2.2. Le pêcheur

Modeste consommateur de viande, le paysan apprécie le poisson qui lui fournit l’essentiel de sa ration en protéine (la totalité de la part courante et quotidienne - cf. supra pour la consommation de viande de boeuf et de volaille). Delvert (1967, 111) estime que cette ration atteint 30 à 50 kgs par an et par tête. Il oppose à cette forte consommation la faible efficacité de la pêche paysanne, pratiquée dans des lieux peu poissonneux (stung, mares ou rizières) avec des techniques médiocres. Le contexte était beaucoup plus favorable au XIXe siècle lorsque la pêche était moins intensive (cf. infra ch. 5). Si les pêcheurs chams ou vietnamiens exerçaient déjà leur activité un peu partout, la division du travail était loin d’avoir atteint le degré décrit par Delvert. Ainsi Aymonier note-t-il que les habitants de Bati s’engagent parfois « chez des patrons annamites qui les paient en parts de pêche » (1900 t.i, 173) et que, « surtout, (et de même les habitants, hommes et femmes, des provinces environnantes) ils accourent en foule à la pêche des grandes lagunes... » (ibid.). L’importance de cette activité est attestée par le rituel : le chef du village de Pou Andet situé près de la lagune « sacrifie solennellement un taureau en rut sorti de son troupeau : vaches ou boeufs seraient indignes des dieux » (id). La pêche ne dure pas moins de trois mois, au harpon, à la nasse ou au filet et Aymonier relève des pratiques identiques dans tout le Cambodge inondé, où les lagunes

« sont grevées de ce droit traditionnel au profit des populations de la région et non susceptibles par conséquent d’être affermées par les autorités où même d’être exploitées en dehors des conditions et des époques fixées »(id, 174).

De même, la tradition de la pêche au Grand Lac est attestée dans le Nord (Stoung, Chickreng, Kompong Svay) et également au Sud (Pursat, Krang, Krakor, Roléa Pier). De façon générale, la plupart des régions produisent leur poisson, en dehors de Kompong Speu et de Svay Rieng ; mais dans la plupart des cas, l’approvisionnement suppose des déplacements, et souvent de véritables migrations . Il est vrai que le paysan est souvent tenté de les prolonger, car la saison sèche est une période d’inactivité ; de plus, il profite de l’occasion pour satisfaire d’autres besoins les régions basses sont propices au pâturage et lorsque la pêche a lieu dans les bengs d’arrière-berge, il est possible de procéder à des échanges :

‘Volontiers le Cambodgien, grand promeneur, essaie de vendre son paddy ailleurs qu’au village.

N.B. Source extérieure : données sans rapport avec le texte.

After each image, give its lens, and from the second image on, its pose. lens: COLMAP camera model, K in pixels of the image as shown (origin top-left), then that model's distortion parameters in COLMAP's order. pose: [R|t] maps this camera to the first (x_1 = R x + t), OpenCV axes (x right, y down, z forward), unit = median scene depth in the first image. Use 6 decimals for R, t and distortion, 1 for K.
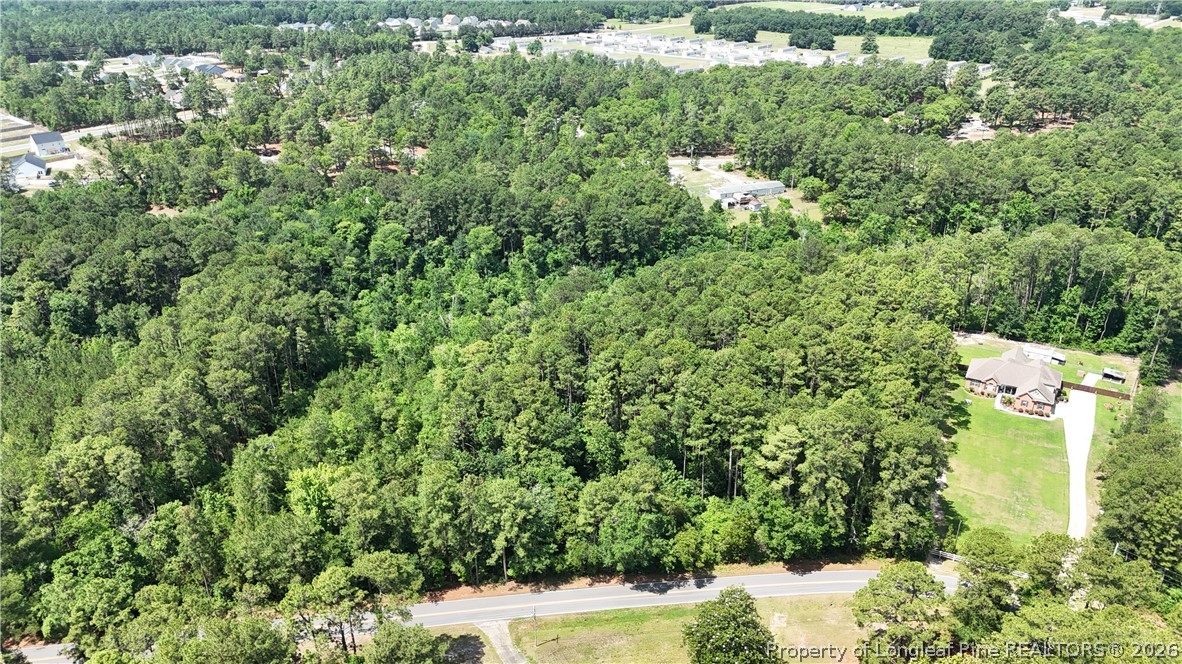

On retrouve là l’habitude du troc qui se faisait anciennement sur les berges, entre les produits de l’intérieur d’une part, les produits des berges (tabac et soie), les poissons et le sel d’autre part. Le transport a lieu en charrette à bœufs (Y. Henry 1932, 358).’

La quête du poisson est ainsi une activité de première importance dans tout le pays et les produits de la « grande pêche » sont finalement pour une bonne part exportés et non pas vendus sur place. Il est vrai qu’ils ne peuvent descendre le fleuve qu’à une époque tardive (après la montée des eaux), à un moment où le paysan est occupé à ses cultures (labours, ensemencement, parfois repiquage) et ne peut donc se déplacer. Contrairement à ce qu’avance Delvert, il n’existe aucun paradoxe dans l’attitude du paysan qui préfère des moyens artisanaux aux techniques « industrielles » des pêcheurs professionnels vietnamiens ou chams, alors qu’il a de gros besoins à satisfaire : on ne voit pas pourquoi les difficultés de la quête du poisson auraient pu l’inciter à devenir un pêcheur professionnel et abandonner ainsi son mode de vie. Si des motifs religieux l’incitent fortement à préférer le poisson à la viande, il est évident que la possibilité de se procurer celui-là de façon courante est tout aussi décisive pour l’adoption et la perpétuation de ce mode d’alimentation.